**Task list:**
• a. Repeat the part of the MPI.jl usage text that opens with the words containing "In addition to" and closes with "Calling MPI.Finalize()".
• b. According to the MPI.jl usage text, which two statements should a script include before calling any MPI operations?
• c. Pick up the MPI.jl usage text where it stops and continue it.

**Excerpt:**
┄┄┄┄┄┄┄┄┄┄┄┄┄┄┄┄┄┄┄┄
Usage
MPI is based on a single program, multiple data (SPMD) model, where multiple processes are launched running independent programs, which then communicate as necessary via messages.
As the main entry point for users, MPI.jl
provides a high-level interface which loosely follows the MPI C API and is described in details in the following sections. The syntax should look familiar if you know MPI already, but some arguments may not be needed (e.g. the type or the number of elements of arrays, which are inferred automatically), others may be placed slightly differently, and others may be optional keyword arguments (e.g. for the index of the root process, or the source and destination of point-to-point communication functions).
In addition to the high-level interface, MPI.jl
provides a low-level API which closely matches the MPI C API and from which it has been automatically generated. This is not intended for general usage, but it can be employed if a high-level wrapper is not yet available.
Basic example
A script should include using MPI
and MPI.Init()
statements before calling any MPI operations, for example
# examples/01-hello.jl
using MPI
MPI.Init()
comm = MPI.COMM_WORLD
println("Hello world, I am $(MPI.Comm_rank(comm)) of $(MPI.Comm_size(comm))")
MPI.Barrier(comm)
Calling MPI.Finalize()
┄┄┄┄┄┄┄┄┄┄┄┄┄┄┄┄┄┄┄┄
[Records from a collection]

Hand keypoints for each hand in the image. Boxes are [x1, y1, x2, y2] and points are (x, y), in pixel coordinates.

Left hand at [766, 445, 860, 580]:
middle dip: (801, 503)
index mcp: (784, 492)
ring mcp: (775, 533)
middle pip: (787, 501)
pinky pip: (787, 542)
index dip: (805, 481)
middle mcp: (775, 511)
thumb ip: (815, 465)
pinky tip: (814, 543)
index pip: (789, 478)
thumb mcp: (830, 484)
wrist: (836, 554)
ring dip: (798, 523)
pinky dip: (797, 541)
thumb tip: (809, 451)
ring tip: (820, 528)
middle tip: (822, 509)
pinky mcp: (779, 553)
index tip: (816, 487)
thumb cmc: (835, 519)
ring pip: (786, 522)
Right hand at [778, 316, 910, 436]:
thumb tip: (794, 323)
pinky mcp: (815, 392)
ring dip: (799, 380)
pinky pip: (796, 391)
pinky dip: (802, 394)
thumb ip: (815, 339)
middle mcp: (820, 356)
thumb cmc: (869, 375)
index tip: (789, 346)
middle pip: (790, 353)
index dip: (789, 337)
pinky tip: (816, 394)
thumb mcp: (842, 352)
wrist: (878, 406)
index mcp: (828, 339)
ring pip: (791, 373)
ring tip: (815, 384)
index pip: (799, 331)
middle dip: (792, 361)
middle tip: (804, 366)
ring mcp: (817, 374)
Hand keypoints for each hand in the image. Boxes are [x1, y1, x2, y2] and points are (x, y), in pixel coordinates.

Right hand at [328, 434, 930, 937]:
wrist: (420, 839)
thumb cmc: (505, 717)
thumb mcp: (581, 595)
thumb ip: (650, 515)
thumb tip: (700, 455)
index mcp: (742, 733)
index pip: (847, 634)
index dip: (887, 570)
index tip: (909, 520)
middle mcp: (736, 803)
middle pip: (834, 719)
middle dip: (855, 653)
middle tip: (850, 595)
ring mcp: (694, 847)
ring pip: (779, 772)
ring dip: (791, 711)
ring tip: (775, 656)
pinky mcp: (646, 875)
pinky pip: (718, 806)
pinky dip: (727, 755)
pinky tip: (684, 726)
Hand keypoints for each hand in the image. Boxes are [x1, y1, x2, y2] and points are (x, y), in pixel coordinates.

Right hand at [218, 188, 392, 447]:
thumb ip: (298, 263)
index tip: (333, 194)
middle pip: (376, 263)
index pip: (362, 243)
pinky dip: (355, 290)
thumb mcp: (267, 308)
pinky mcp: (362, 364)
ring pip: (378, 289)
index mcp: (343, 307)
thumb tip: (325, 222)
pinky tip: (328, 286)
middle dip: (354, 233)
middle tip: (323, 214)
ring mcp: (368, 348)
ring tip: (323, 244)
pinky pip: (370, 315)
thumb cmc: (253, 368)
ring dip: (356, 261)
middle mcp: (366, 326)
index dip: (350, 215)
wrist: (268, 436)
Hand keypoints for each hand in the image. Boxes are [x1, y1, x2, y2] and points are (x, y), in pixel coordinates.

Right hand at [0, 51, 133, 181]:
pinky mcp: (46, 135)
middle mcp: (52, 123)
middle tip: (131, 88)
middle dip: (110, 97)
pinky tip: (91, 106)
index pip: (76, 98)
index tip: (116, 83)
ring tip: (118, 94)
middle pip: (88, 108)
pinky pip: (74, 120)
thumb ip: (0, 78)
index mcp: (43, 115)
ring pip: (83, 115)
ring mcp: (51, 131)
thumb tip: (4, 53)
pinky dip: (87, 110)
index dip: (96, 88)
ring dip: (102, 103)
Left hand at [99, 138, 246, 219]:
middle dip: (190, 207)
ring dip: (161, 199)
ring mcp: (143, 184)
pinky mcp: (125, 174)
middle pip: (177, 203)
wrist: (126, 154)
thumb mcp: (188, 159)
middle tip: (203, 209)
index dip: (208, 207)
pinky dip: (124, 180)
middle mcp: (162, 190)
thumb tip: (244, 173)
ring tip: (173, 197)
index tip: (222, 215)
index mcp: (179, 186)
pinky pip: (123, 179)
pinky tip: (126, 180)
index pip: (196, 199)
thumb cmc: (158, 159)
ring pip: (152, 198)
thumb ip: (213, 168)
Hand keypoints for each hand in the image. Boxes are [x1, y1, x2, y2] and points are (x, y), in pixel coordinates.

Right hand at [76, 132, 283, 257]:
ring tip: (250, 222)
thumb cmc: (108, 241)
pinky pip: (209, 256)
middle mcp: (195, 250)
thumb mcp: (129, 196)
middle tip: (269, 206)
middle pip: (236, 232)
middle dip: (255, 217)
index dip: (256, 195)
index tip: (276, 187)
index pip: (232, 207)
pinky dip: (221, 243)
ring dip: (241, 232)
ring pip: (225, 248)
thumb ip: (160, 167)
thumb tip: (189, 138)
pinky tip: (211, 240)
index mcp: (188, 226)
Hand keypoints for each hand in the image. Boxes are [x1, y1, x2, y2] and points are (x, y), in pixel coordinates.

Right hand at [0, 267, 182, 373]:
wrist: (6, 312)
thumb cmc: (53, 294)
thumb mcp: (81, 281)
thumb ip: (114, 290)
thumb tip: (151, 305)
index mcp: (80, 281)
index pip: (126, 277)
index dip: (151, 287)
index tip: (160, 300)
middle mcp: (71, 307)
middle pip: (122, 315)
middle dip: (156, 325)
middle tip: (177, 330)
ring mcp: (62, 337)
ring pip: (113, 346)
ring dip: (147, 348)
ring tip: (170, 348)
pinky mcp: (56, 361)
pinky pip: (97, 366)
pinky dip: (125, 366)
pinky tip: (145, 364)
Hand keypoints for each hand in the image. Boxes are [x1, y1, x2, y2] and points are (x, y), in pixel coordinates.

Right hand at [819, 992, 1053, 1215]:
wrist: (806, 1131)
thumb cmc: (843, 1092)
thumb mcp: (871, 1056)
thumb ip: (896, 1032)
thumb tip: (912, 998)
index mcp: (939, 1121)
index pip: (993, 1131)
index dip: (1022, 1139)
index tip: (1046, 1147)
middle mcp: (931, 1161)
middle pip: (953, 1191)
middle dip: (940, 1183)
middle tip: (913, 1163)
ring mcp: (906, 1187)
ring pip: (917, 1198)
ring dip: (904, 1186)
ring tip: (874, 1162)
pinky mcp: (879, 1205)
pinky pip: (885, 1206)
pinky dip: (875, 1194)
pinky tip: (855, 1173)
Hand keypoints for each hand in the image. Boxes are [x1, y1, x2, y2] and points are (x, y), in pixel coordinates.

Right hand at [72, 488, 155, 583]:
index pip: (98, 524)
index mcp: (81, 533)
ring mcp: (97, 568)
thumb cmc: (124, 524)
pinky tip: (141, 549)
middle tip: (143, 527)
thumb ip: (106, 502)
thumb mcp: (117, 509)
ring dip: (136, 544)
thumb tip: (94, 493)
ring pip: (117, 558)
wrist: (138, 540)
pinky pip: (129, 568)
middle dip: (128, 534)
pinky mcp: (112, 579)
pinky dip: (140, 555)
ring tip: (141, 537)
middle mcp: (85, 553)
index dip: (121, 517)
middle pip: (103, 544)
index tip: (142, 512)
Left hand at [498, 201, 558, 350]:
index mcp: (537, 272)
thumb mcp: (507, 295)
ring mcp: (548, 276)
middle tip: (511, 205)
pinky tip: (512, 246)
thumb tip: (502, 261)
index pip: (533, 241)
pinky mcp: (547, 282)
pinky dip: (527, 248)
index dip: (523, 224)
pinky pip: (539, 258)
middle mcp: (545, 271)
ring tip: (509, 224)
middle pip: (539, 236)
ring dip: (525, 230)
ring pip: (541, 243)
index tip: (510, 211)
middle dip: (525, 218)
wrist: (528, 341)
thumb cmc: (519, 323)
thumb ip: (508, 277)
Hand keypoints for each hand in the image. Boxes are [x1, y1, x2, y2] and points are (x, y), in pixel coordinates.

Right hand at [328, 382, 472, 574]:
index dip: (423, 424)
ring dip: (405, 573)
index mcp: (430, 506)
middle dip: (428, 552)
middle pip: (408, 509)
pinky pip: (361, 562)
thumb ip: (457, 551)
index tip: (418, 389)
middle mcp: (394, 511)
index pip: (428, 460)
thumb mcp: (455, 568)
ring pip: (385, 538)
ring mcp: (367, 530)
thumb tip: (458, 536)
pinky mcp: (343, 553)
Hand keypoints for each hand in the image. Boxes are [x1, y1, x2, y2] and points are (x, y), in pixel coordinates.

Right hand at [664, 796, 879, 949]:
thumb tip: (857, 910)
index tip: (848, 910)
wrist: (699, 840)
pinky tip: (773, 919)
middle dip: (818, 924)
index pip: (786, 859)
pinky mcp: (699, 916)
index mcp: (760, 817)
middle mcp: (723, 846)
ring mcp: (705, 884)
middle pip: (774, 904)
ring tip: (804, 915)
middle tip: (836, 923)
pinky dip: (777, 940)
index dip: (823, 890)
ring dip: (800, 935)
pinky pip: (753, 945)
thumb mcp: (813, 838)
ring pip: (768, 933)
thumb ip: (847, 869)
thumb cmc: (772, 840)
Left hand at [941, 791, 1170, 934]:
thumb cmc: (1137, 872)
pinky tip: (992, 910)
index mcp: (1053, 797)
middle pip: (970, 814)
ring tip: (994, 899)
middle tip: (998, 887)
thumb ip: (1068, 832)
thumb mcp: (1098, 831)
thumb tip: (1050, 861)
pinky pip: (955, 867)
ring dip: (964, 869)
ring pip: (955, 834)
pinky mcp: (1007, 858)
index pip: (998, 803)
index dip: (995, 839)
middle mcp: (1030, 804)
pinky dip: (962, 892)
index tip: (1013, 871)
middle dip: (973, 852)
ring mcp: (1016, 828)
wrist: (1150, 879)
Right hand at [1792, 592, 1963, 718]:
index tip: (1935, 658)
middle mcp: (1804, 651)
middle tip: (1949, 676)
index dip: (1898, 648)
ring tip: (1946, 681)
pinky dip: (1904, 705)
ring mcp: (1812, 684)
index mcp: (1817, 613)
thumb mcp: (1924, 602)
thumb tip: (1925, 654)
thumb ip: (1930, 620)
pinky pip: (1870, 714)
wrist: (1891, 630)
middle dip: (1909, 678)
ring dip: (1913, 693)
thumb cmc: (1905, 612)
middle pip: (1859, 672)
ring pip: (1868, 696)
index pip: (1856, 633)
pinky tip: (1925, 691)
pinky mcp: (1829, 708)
┄┄┄┄┄┄┄┄┄┄┄┄┄┄┄┄┄┄┄┄
**Outputs for the tasks:**
• a.
In addition to the high-level interface, MPI.jl
provides a low-level API which closely matches the MPI C API and from which it has been automatically generated. This is not intended for general usage, but it can be employed if a high-level wrapper is not yet available.
Basic example
A script should include using MPI
and MPI.Init()
statements before calling any MPI operations, for example
# examples/01-hello.jl
using MPI
MPI.Init()
comm = MPI.COMM_WORLD
println("Hello world, I am $(MPI.Comm_rank(comm)) of $(MPI.Comm_size(comm))")
MPI.Barrier(comm)
Calling MPI.Finalize()

• b. using MPI and MPI.Init()

• c.
at the end of the program is optional, as it will be called automatically when Julia exits.
The program can then be launched via an MPI launch command (typically mpiexec
, mpirun
or srun
), e.g.
$ mpiexec -n 3 julia --project examples/01-hello.jl
Hello world, I am rank 0 of 3
Hello world, I am rank 2 of 3
Hello world, I am rank 1 of 3
The mpiexec
function is provided for launching MPI programs from Julia itself.
Julia wrapper for mpiexec
Since you can configure MPI.jl
to use one of several MPI implementations, you may have different Julia projects using different implementation. Thus, it may be cumbersome to find out which mpiexec
executable is associated to a specific project. To make this easy, on Unix-based systems MPI.jl
comes with a thin project-aware wrapper around mpiexec
, called mpiexecjl
.
Installation
You can install mpiexecjl
with MPI.install_mpiexecjl()
. The default destination directory is joinpath(DEPOT_PATH[1], "bin")
, which usually translates to ~/.julia/bin
, but check the value on your system. You can also tell MPI.install_mpiexecjl
to install to a different directory.
$ julia
julia> using MPI
julia> MPI.install_mpiexecjl()
To quickly call this wrapper we recommend you to add the destination directory to your PATH
environment variable.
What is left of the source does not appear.